But evolution can go too far sometimes. It can lead us to a place that works physically but hampers us spiritually. Great Buddhist teachers have pontificated on attachment and its ability to lash us to the lives that we can see and experience in a tactile sense, depriving us of something far more profound.
Tolle described a Death that is useful, but I think the power of Shavuot grants us a way to supercharge that detachment and “stripping away” as we find ourselves in a place much more unified to our Source at this time of year.
I rarely quote two people in my blogs, but David Foster Wallace, in his commencement speech at Kenyon College, elaborated on just this point:
“In the day-to-day trenches of adult life, there is actually no such thing as atheism. There is no such thing as not worshipping. Everybody worships. The only choice we get is what to worship. And an outstanding reason for choosing some sort of God or spiritual-type thing to worship—be it J.C. or Allah, be it Yahweh or the Wiccan mother-goddess or the Four Noble Truths or some infrangible set of ethical principles—is that pretty much anything else you worship will eat you alive. If you worship money and things—if they are where you tap real meaning in life—then you will never have enough. Never feel you have enough. It’s the truth. Worship your own body and beauty and sexual allure, and you will always feel ugly, and when time and age start showing, you will die a million deaths before they finally plant you. On one level, we all know this stuff already—it’s been codified as myths, proverbs, clichés, bromides, epigrams, parables: the skeleton of every great story. The trick is keeping the truth up-front in daily consciousness. Worship power—you will feel weak and afraid, and you will need ever more power over others to keep the fear at bay. Worship your intellect, being seen as smart—you will end up feeling stupid, a fraud, always on the verge of being found out.”
And that’s it, isn’t it? We get so connected to these concepts of what we strive for and what we think we love that we forget to put in the work to truly elevate ourselves, and we run out of our limited time on Earth.
Karen Berg liked to tell the story of when God wanted to give the Torah to the people at Shavuot.

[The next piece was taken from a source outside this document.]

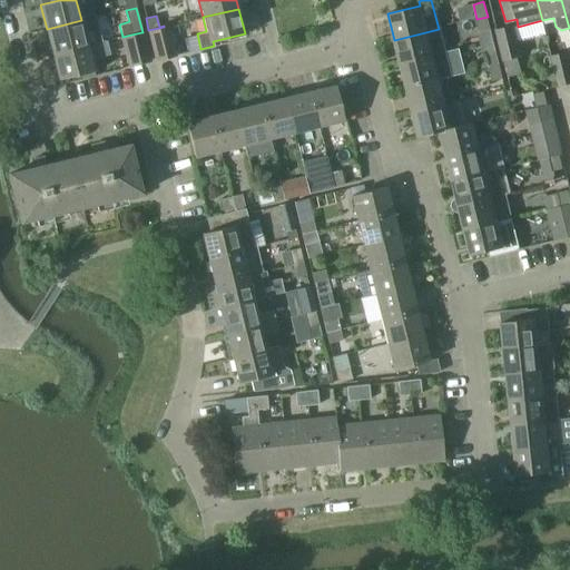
[(481,45),(493,41),(488,17),(477,19),(479,31),(478,32),(481,45)]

The angels became angry and said to God: “Why would you want to give the Torah to people? To finite beings that are corrupt, mean, and do all the negative things that finite beings do?”
And God answered the angels: “My beloveds, you were put into this world to do my bidding with no free will of your own. These finite beings which I have created were given the ability to choose between Light and darkness. This is a tool I have given to them to bring their souls back to me, so that they may appreciate the harmony that can exist in the total unity of the Creator and the created.”

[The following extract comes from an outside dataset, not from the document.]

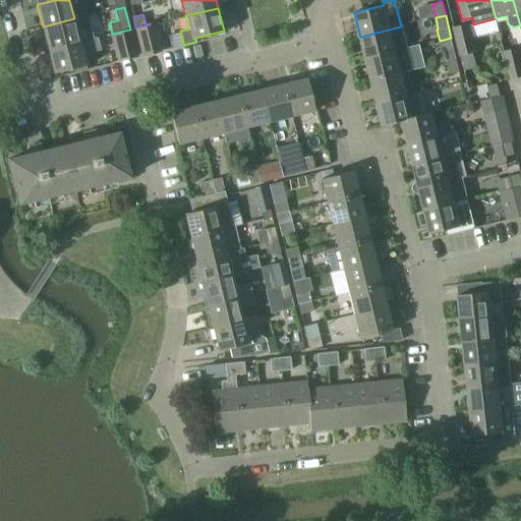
[(48,49),(80,42),(77,29),(88,26),(85,16),(74,18),(43,26),(48,49)]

Shavuot is a window that allows us to tap into a unique energy that can help us choose between Light and darkness. It is an opportunity to touch immortality; to choose to live in unadulterated truth, growth, and change. It is a moment to shed everything that is not us and receive a Revelation of what we can be when we are fully connected to the divine.
So, what are we doing with this moment of energetic cohesion?
RETHINK MOMENT: What part of yourself can you detach from to become the person you want to be?